The test is written in C#, and uses the npgsql data provider to connect to PostgreSQL. As I mentioned initially, the main reason for this is I wanted to test different configurations in connecting to our databases in a similar way to how a specific application did. Mainly this was to test the performance of npgsqls local connection pool logic, and other associated parameters, but also to test other parameters on our pgBouncer pools, PostgreSQL and Linux hosts.

My other reason for writing my own test is that pgbench outputs results based around TPS, but I wanted a slightly different take on the statistics. I wanted to know things like how long my queries were taking on average, what the worst and best execution times were and the standard deviation of execution time to see that we were providing a good quality of service to all clients rather than just shunting the most TPS through the database. If you’re now thinking “the fool – he should have just run pgbench and run an analysis on his logs”, you’re quite right; but what that wouldn’t have given me an overall view of the behaviour of the system when we start including things like cascaded connection pools (local npgsql, and pgbouncer), networking and local client machine configuration. I could have analyzed some of this using tools like tsung, but had issues generating heavy load with tsung and its output didn’t give me exactly what I wanted.

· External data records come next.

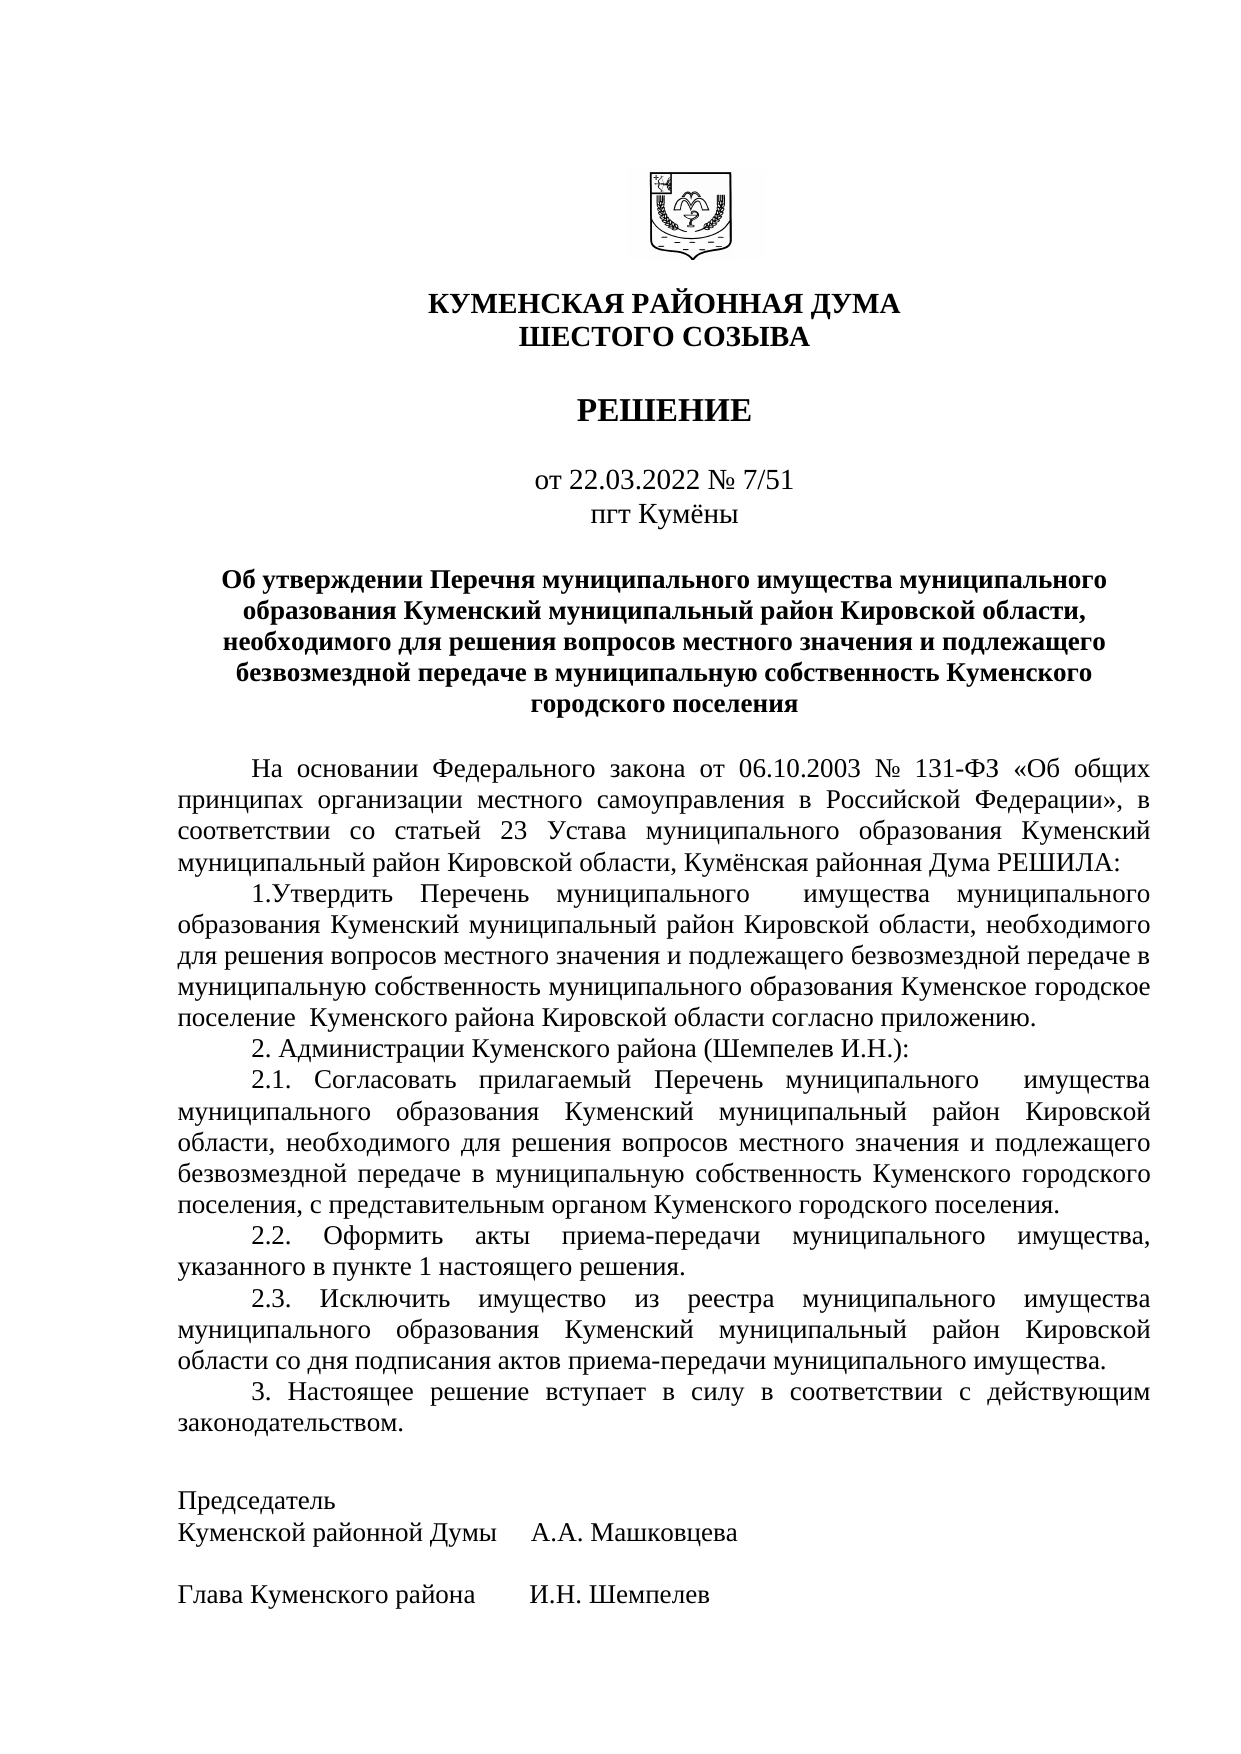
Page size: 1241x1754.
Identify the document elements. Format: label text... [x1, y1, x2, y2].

subtitle ШЕСТОГО СОЗЫВА [177, 319, 1152, 353]
subtitle пгт Кумёны [177, 496, 1152, 529]
text 2.1. Согласовать прилагаемый Перечень муниципального имущества муниципального образования Куменский муниципальный район Кировской области, необходимого для решения вопросов местного значения и подлежащего безвозмездной передаче в муниципальную собственность Куменского городского поселения, с представительным органом Куменского городского поселения. [177, 1064, 1152, 1219]
text 1.Утвердить Перечень муниципального имущества муниципального образования Куменский муниципальный район Кировской области, необходимого для решения вопросов местного значения и подлежащего безвозмездной передаче в муниципальную собственность муниципального образования Куменское городское поселение Куменского района Кировской области согласно приложению. [177, 877, 1152, 1032]
text На основании Федерального закона от 06.10.2003 № 131-ФЗ «Об общих принципах организации местного самоуправления в Российской Федерации», в соответствии со статьей 23 Устава муниципального образования Куменский муниципальный район Кировской области, Кумёнская районная Дума РЕШИЛА: [177, 752, 1152, 877]
picture [627, 169, 767, 260]
text 2. Администрации Куменского района (Шемпелев И.Н.): [177, 1032, 1152, 1064]
text 3. Настоящее решение вступает в силу в соответствии с действующим законодательством. [177, 1375, 1152, 1437]
text Председатель [177, 1484, 1152, 1516]
subtitle КУМЕНСКАЯ РАЙОННАЯ ДУМА [177, 286, 1152, 319]
subtitle от 22.03.2022 № 7/51 [177, 462, 1152, 496]
subtitle РЕШЕНИЕ [177, 390, 1152, 429]
text Куменской районной Думы А.А. Машковцева [177, 1516, 1152, 1547]
subtitle Глава Куменского района И.Н. Шемпелев [177, 1578, 1152, 1609]
text 2.3. Исключить имущество из реестра муниципального имущества муниципального образования Куменский муниципальный район Кировской области со дня подписания актов приема-передачи муниципального имущества. [177, 1282, 1152, 1375]
text 2.2. Оформить акты приема-передачи муниципального имущества, указанного в пункте 1 настоящего решения. [177, 1219, 1152, 1282]
text Об утверждении Перечня муниципального имущества муниципального образования Куменский муниципальный район Кировской области, необходимого для решения вопросов местного значения и подлежащего безвозмездной передаче в муниципальную собственность Куменского городского поселения [177, 563, 1152, 719]
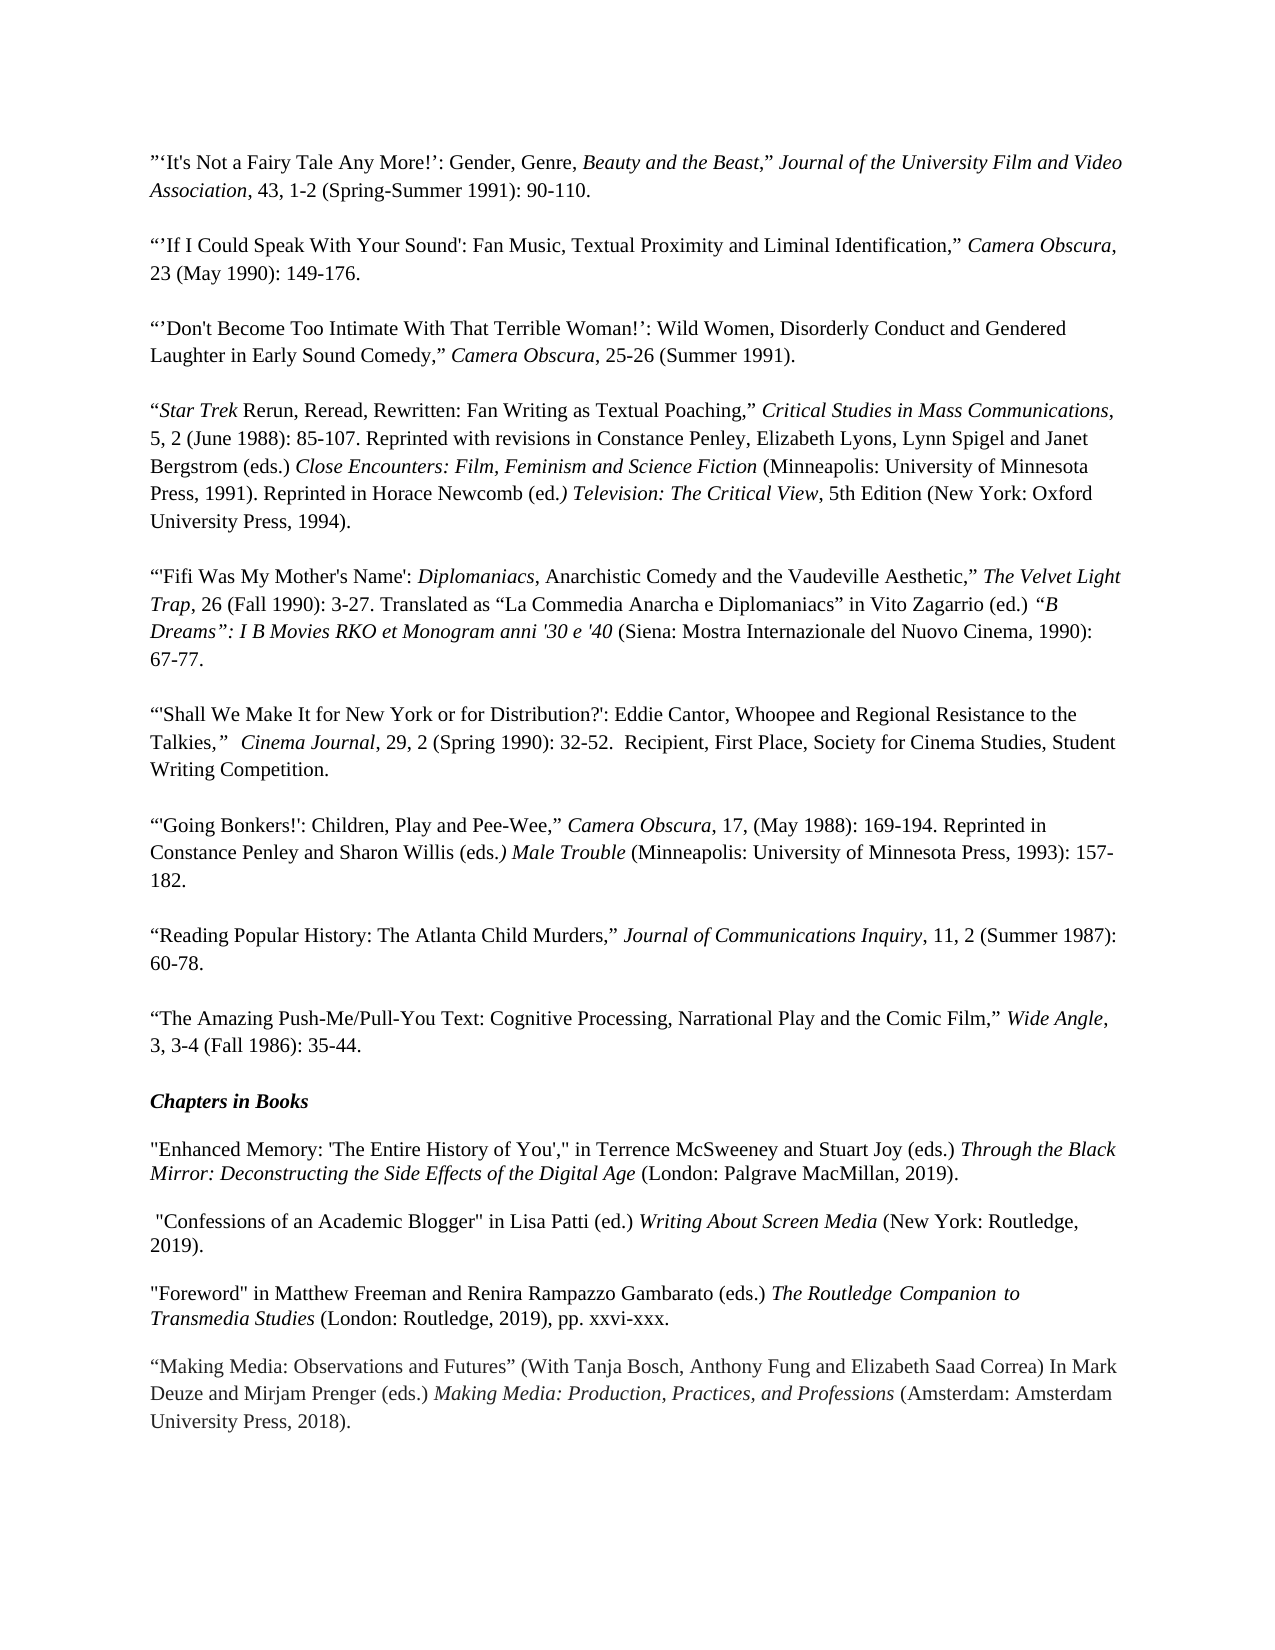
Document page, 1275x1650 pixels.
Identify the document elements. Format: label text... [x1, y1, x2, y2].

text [150, 150, 1125, 1057]
text "Confessions of an Academic Blogger" in Lisa Patti (ed.) Writing About Screen Media (New York: Routledge, 2019). [150, 1209, 1125, 1257]
text "Enhanced Memory: 'The Entire History of You'," in Terrence McSweeney and Stuart Joy (eds.) Through the Black Mirror: Deconstructing the Side Effects of the Digital Age (London: Palgrave MacMillan, 2019). [150, 1137, 1125, 1185]
text Chapters in Books [150, 1061, 1125, 1113]
text "Foreword" in Matthew Freeman and Renira Rampazzo Gambarato (eds.) The Routledge Companion to Transmedia Studies (London: Routledge, 2019), pp. xxvi-xxx. [150, 1281, 1125, 1329]
text “Making Media: Observations and Futures” (With Tanja Bosch, Anthony Fung and Elizabeth Saad Correa) In Mark Deuze and Mirjam Prenger (eds.) Making Media: Production, Practices, and Professions (Amsterdam: Amsterdam University Press, 2018). [150, 1353, 1125, 1433]
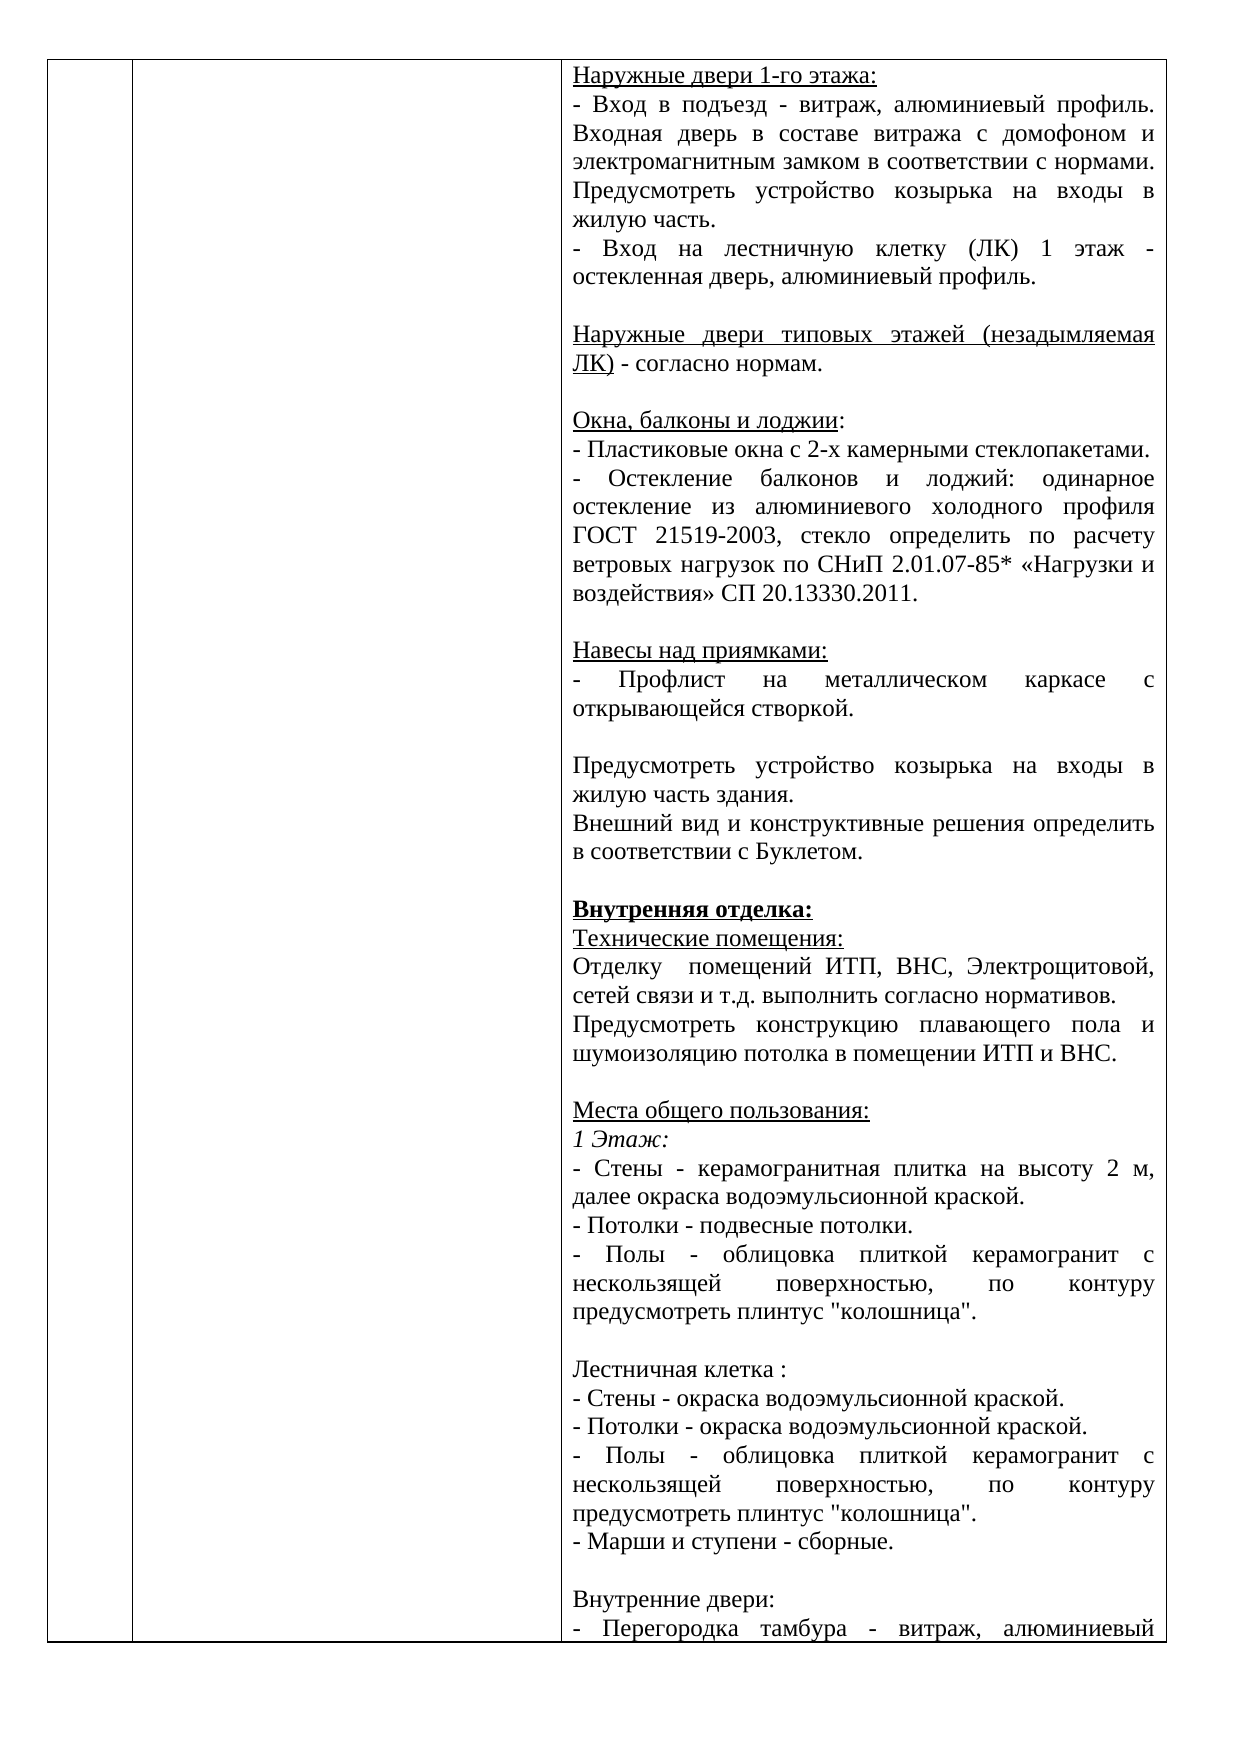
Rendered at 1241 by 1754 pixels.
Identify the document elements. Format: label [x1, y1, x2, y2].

table_cell [133, 60, 561, 1641]
table_cell [562, 60, 1166, 1641]
table_cell [48, 60, 132, 1641]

I wrote dblt back in 2009, and I’ve found it useful on quite a few occasions but never thought to share it before. I’ve recently signed up to github so the source can be obtained from glynastill/dblt or my git repository at postgresql/dblt. I’ve also uploaded a compiled binary here

dblt.

Hopefully someone finds it useful or highlights failings that can be fixed. Even if you don’t want to test against PostgreSQL it could quite easily be used to test sql server or other systems by changing the data provider.